A non-centromeric role for CENP-A
in DNA damage repair has previously been proposed using Xenopus sperm as well as mouse and human somatic cells (38
). In order to evaluate the dynamics of CENP-A in hPSCs following DNA damage, we used irradiation to induce double-strand breaks, and in agreement with previous studies, we identified an increase in the number of CENP-A
foci shortly after inducing damage (38
). However, our data stand in contrast to previous reports, as we did not observe an increase in foci size, or direct correlation with γH2AX staining. These differences may be explained by species differences, or an inherent difference between diploid hPSCs and haploid sperm. Given that in our study, CENP-A foci did not correlate with γH2AX after DNA damage, this would indicate that CENP-A is not localizing stably to induced break points in hPSCs (38
).

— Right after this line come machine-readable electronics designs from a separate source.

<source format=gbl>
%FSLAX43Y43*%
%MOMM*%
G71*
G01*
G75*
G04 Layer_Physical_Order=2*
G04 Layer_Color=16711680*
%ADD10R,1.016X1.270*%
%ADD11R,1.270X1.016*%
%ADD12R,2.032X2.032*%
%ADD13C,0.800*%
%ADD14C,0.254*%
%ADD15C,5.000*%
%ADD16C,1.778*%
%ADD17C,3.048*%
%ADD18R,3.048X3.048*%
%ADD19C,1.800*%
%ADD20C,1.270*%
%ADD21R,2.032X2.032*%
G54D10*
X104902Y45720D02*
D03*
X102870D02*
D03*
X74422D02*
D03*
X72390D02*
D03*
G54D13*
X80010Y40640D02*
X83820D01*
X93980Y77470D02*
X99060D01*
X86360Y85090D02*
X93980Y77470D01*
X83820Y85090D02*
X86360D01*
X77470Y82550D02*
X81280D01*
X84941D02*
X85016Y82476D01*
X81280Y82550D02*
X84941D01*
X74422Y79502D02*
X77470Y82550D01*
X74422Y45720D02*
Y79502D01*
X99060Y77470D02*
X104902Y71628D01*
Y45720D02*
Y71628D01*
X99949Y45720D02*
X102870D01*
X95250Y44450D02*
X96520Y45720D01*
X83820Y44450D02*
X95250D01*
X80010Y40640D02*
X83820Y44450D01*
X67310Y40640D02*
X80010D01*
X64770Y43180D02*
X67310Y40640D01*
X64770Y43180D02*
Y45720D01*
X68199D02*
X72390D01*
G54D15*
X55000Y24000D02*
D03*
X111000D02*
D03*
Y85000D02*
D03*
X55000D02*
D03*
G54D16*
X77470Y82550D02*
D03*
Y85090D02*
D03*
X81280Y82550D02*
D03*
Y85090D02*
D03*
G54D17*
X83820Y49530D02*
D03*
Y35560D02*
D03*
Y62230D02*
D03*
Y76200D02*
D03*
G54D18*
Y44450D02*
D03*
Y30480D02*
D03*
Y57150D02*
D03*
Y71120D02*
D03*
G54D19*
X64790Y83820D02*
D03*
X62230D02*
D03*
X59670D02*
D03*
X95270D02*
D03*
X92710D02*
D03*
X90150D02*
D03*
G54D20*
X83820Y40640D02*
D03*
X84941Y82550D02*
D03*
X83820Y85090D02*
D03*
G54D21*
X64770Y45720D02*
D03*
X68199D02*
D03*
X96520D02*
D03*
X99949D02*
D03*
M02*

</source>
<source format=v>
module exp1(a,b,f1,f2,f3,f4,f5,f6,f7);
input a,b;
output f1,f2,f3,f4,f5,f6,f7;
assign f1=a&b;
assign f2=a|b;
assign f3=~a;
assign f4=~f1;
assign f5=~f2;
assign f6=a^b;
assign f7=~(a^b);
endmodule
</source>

Furthermore, at 60 min after DNA damage, CENP-A foci also do not co-localize with CENP-C. This would indicate that the centromere is no longer functional during this period and therefore, before the cells can resume mitosis after DNA damage and repair, functional centromeres will need to be rebuilt. Inducing DNA damage of CENP-A-depleted hPSCs revealed that 24 h after DNA damage, CENP-A depleted cells are undergoing significantly higher levels of apoptosis relative to control. Combined with the result that CENP-C and CENP-A foci do not correlate following DNA damage, our interpretation is that increased apoptosis at 24 h is not due to defects in DNA repair associated with γH2AX, because CENP-A and γH2AX show no major overlap. Instead, we favor the hypothesis that increased apoptosis in CENP-A-depleted cells following DNA damage is due to reduced availability of new CENP-A protein to rebuild the CENP-A/CENP-C uncoupled centromeres following DNA damage.

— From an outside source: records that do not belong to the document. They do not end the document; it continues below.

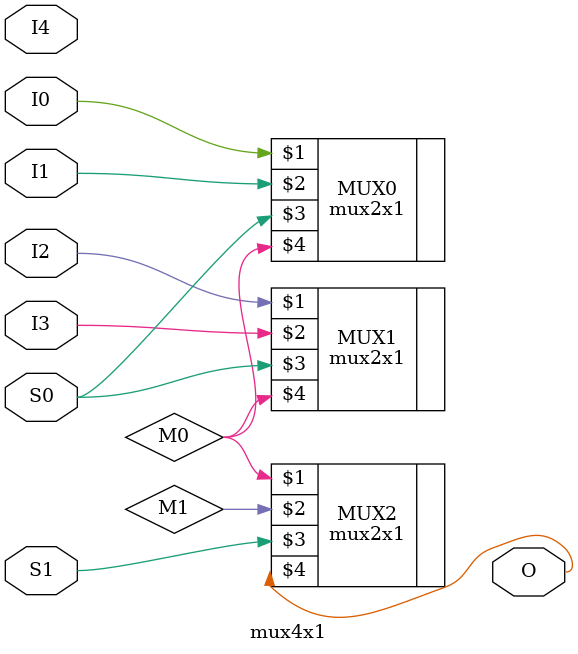
<source format=v>
module mux4x1(
	input I0,
	input I1,
	input I2,
	input I3,
	input I4,
	input S0,
	input S1,
	output O);
	
	wire M0, M1;
	
	mux2x1 MUX0(I0, I1, S0, M0);
	mux2x1 MUX1(I2, I3, S0, M0);
	
	mux2x1 MUX2(M0, M1, S1, O);
	
endmodule
</source>
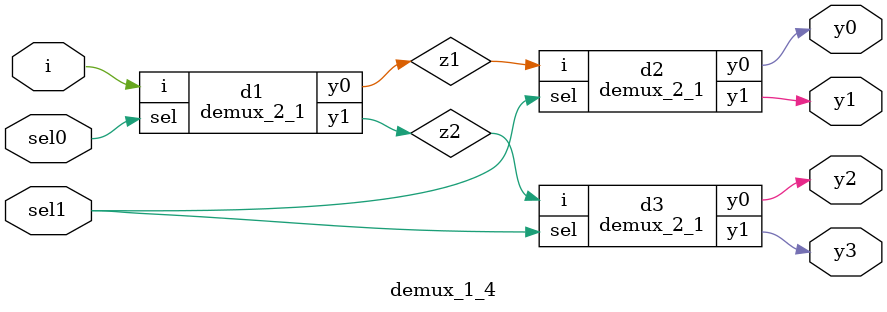
<source format=v>
module demux_2_1(
input sel,
input i,
output y0, y1);
assign {y0,y1} = sel?{1'b0,i}: {i,1'b0};
endmodule
module demux_1_4(
input sel0, sel1,
input i,
output y0, y1, y2, y3);
wire z1,z2;
demux_2_1 d1(sel0, i, z1, z2);
demux_2_1 d2(sel1, z1, y0, y1);
demux_2_1 d3(sel1, z2, y2, y3);
endmodule

</source>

In conclusion, cultured hPSCs are unique cell types that closely resemble the inner cell mass cells in blastocysts that normally persist for only a few days before changing fate to create every cell type in the body including the germline. In the first week post-fertilization, the human embryo is dividing on a rigid time scale governed by female reproductive physiology that creates a small window for successful implantation. If cell division occurs too slowly, then the embryo is lost because the window for receptive implantation is over. Our results suggest that hPSCs create both a reserve of CENP-A mRNA as well as the flexibility to reduce the amount of CENP-A necessary to create a functional centromere. This mechanism functions in favor of cell division, while minimizing the potential for post-fertilization aneuploidies due to defective centromeres. The fact that hIPS cells maintain this same phenomenon indicates that establishing a dynamic range for CENP-A is not merely a relic from the pre-implantation embryo, but an integral aspect of hPSC self-renewal. Finally, our data indicate that hPSCs provide a new and unique tool with which to evaluate the biology of CENP-A (Fig. ) and the pathways by which centromeric nucleosomes in primary human cells of the same genotype are dynamically remodeled under conditions of self-renewal, differentiation and DNA damage.